§ Short task:
Beginning at the first line of the material and stopping after the line that contains "For every layout", recast only those lines as a Markdown table with columns Row and Text. Skip blank lines.
## BEGIN Entries provided
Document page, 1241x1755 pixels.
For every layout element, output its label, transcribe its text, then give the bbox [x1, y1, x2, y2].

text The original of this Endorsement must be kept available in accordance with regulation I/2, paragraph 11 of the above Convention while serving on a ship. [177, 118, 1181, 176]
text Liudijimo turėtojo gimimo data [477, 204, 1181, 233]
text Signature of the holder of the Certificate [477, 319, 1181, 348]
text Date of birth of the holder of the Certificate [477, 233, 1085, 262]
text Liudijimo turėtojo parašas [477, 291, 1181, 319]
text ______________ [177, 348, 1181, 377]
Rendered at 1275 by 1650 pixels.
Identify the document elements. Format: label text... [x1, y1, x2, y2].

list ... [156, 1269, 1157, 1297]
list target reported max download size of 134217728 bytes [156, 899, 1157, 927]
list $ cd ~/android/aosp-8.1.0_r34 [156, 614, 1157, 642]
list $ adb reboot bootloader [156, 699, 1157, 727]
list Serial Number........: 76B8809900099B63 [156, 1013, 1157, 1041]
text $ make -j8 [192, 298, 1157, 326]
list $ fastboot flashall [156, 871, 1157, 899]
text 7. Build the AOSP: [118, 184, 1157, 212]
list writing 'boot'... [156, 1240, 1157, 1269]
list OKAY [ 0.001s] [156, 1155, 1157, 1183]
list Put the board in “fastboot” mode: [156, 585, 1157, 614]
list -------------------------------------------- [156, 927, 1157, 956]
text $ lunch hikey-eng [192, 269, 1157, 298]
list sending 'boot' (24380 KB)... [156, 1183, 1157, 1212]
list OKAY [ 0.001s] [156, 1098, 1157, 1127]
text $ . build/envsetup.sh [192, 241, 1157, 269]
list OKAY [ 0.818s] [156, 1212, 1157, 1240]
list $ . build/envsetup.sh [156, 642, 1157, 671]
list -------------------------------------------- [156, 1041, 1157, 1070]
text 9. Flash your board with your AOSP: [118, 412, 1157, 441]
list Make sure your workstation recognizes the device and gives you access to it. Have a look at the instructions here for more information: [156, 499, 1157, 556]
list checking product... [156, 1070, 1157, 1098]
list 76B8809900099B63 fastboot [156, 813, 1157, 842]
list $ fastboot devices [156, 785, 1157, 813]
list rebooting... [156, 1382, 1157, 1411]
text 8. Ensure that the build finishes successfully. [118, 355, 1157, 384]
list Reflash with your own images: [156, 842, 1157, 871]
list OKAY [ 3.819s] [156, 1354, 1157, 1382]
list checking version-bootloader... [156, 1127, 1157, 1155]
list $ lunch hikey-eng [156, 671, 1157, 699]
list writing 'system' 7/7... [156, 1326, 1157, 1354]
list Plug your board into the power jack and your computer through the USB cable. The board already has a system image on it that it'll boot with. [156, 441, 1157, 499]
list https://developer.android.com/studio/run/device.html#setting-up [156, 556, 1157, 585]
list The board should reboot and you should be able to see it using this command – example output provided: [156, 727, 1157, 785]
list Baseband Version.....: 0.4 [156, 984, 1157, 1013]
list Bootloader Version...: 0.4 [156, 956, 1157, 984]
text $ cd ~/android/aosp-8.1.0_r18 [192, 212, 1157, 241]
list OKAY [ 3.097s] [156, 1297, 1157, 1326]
## END Entries provided
§ Response:
| Row | Text |
|---|---|
| 1 | Document page, 1241x1755 pixels. |
| 2 | For every layout element, output its label, transcribe its text, then give the bbox [x1, y1, x2, y2]. |